The Seven Golden Rules of Data Quality

One of the current and persistent topics in recent times has been Big Data, which is usually followed by Data Analytics. The impression we all have is that there is some golden nugget of information that can be derived from all of this Big Data stuff that will make our business successful and deliver an unbeatable USP.

On the other hand, we commonly hear about, or experience, campaigns/initiatives/business information being delayed and/or under delivering as a result of data issues. Whether it is sourcing, combining or interpreting of data, the projects fall as the results often don’t make sense.
This occurs because, in reality, many organisations are simply not ready to take the dive and use their data. This is most probably because they don’t trust it (see Dr. Kenneth McKenzie's views on how companies should use Big Data here).

You need to get back to the basics and forget big ideas, concentrating on the base unit of the whole process - your data. I admit it may not sound that exciting, but if you want those great results then take the five minutes to read on and it may help you stop running blind.
The starting point for anybody setting on the necessary road of using the most important of all assets - your customer data - is to have standards around your data. By following the seven simple rules of Data Quality outlined below, you will get through a long leg of that journey.

What is Data Quality?

So before we hop to the seven key rules, we must first understand what Data Quality is. The following definition is one I think is very useful when trying to grasp the concept of Data Quality:
"Data quality is about producing information that is fit for purpose so that services can be managed, delivered efficiently and effectively and in response to a need."

So what does that really mean? Well, Data Quality is about producing robust data across an organisation that is trusted, relied upon, and used. Simple!

In this blog we are focused on data. The gathering, controlling, verification, and use of data. Everything else will make appearances in future blogs.


Seven Golden Rules of Data Quality

At last, you say, the meat of the blog that we were looking for! And yes, it will be worth the wait.

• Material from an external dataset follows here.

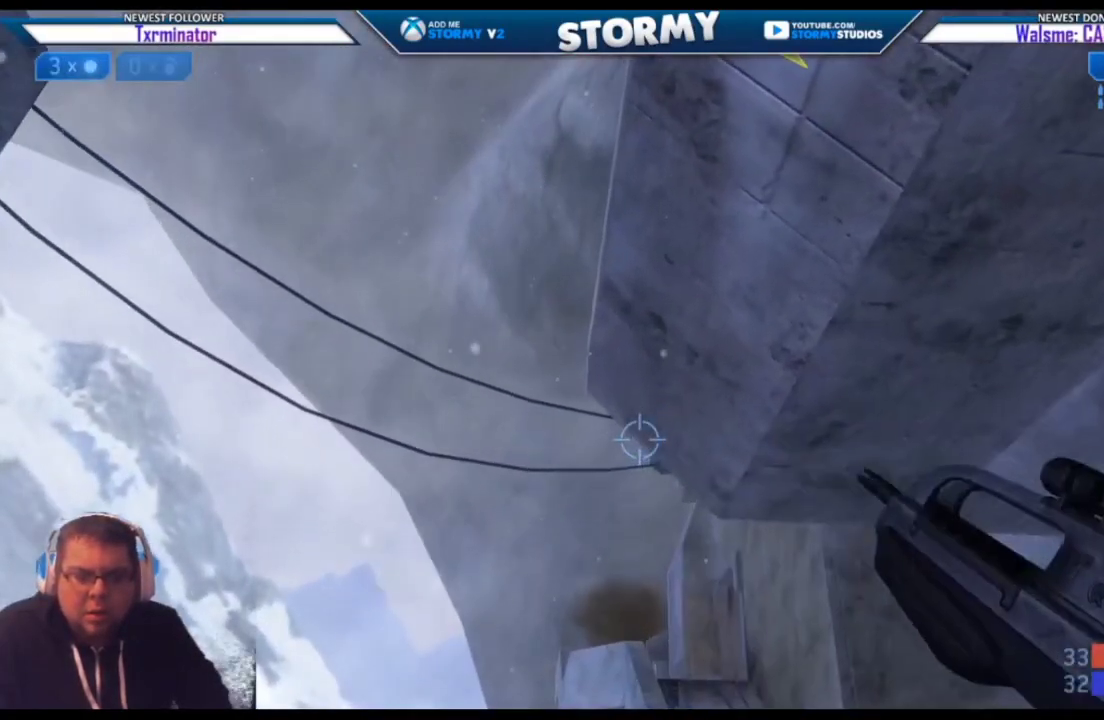
{"buttons": [], "left_stick": "down-right", "right_stick": "center", "events": [[17, "right_stick", "center"], [133, "left_stick", "down"], [133, "right_stick", "down"], [150, "L2", "up"], [383, "left_stick", "down-right"], [383, "right_stick", "center"]]}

There are seven areas of Data Quality that need to be considered. These are:

  1. Accuracy

  3. Validity

  5. Relability

  7. Timeliness

  9. Relevance

  11. Completeness

  13. Cleanliness


So lets take a whirlwind tour of what these terms mean in practice:

  • 1. Accuracy – The data that is being captured in correspondence to what it is being used for in the real world needs to be sufficiently accurate for its intended use. Along with being accurate, the data should only be captured once at the first point of activity, and ideally, be useable across multiple systems, as required. This can be subjective and can change overtime, so we need to be rechecking what we mean by accuracy.

  • 2. Validity – The data should be captured and held in accordance with relevant organisation requirements, e.g. syntax, format, range. This is required to ensure consistency between data capture periods and departments/other organisations.

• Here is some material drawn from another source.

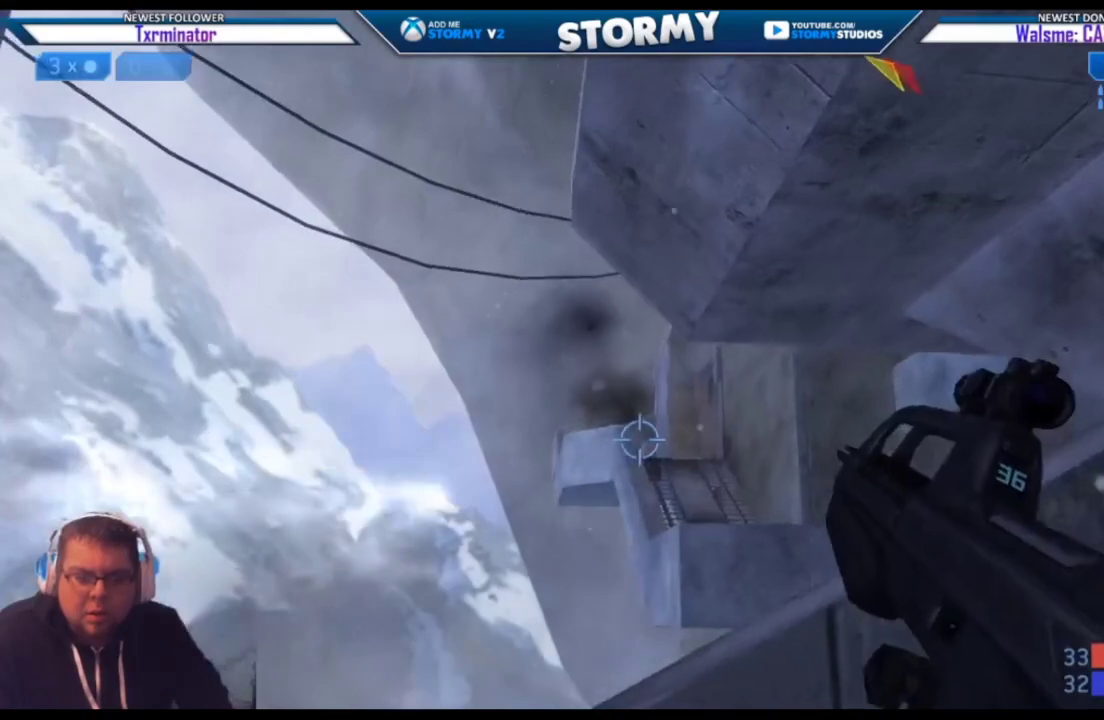
{"buttons": [], "left_stick": "center", "right_stick": "down", "events": [[133, "right_stick", "up"], [233, "left_stick", "center"], [300, "right_stick", "center"], [450, "right_stick", "down"]]}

  • 3. Reliability – There needs to be clearly understood and applied, stable and consistent data collection processes, both across collections and over time. The source data needs to be clearly identified and be useable, whether collected manually, automatically or from other systems and/or datasources. This creates a consistency so that two or more representations of a thing can be compared, e.g. date of birth and age.

  • 4. Timeliness – Data should be captured as quickly as possible after an event and must be available for use as soon as possible thereafter, as frequently as required. A simple way to check timelines is by 'time stamping' when the data is captured.  It must be timed to ensure it meets the needs of the organisation, and support the influence service and management decisions. So if you are a stockbroker, you need instant real time values on stock prices and you also may need information on a particular company from your annual accounts. However, you may be assessing a company based on annual accounts which are a year old.

  • 5. Relevance – This is going to sound obvious, but data should be relevant to the purpose for which it is being used. What this means is that you have to keep the data that is being collected under review to make sure it is in line with on going and changing organisational needs.

  • 6. Completeness – There needs to be a specific and detailed descripition of what the data requirements are to meet the needs of the organisation.  We need to understand the relevant aspects of the problem we are trying to solve, and include the full population, time period, and geographic area.

  • 7. Cleanliness – This means that the data is free of any duplicates, is organised, standardised structured, and labelled. Most data does not fit into neat data tables, e.g. emails, social media, videos, reports etc., yet it still needs to documented and structured to be useful. (Our AddressFix service can help standardising and structuring existing customer lists). 

What are the dangers of getting it wrong? Well the old IT adage keeps coming back to haunt you - ‘Rubbish In Rubbish out’. So stop, check, and think - Do we have the data management in place to use our data wisely?